INFORMATION -
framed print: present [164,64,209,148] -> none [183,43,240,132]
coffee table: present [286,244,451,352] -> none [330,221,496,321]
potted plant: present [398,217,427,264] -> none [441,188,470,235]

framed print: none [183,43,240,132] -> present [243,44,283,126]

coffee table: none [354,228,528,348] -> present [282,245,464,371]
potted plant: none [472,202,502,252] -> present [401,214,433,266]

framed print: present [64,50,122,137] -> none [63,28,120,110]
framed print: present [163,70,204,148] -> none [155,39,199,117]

ASSIGNMENT - Print the material once more, keeping every word as it is.

SOLVED PROBLEM -
framed print: present [164,64,209,148] -> none [183,43,240,132]
coffee table: present [286,244,451,352] -> none [330,221,496,321]
potted plant: present [398,217,427,264] -> none [441,188,470,235]

framed print: none [183,43,240,132] -> present [243,44,283,126]

coffee table: none [354,228,528,348] -> present [282,245,464,371]
potted plant: none [472,202,502,252] -> present [401,214,433,266]

framed print: present [64,50,122,137] -> none [63,28,120,110]
framed print: present [163,70,204,148] -> none [155,39,199,117]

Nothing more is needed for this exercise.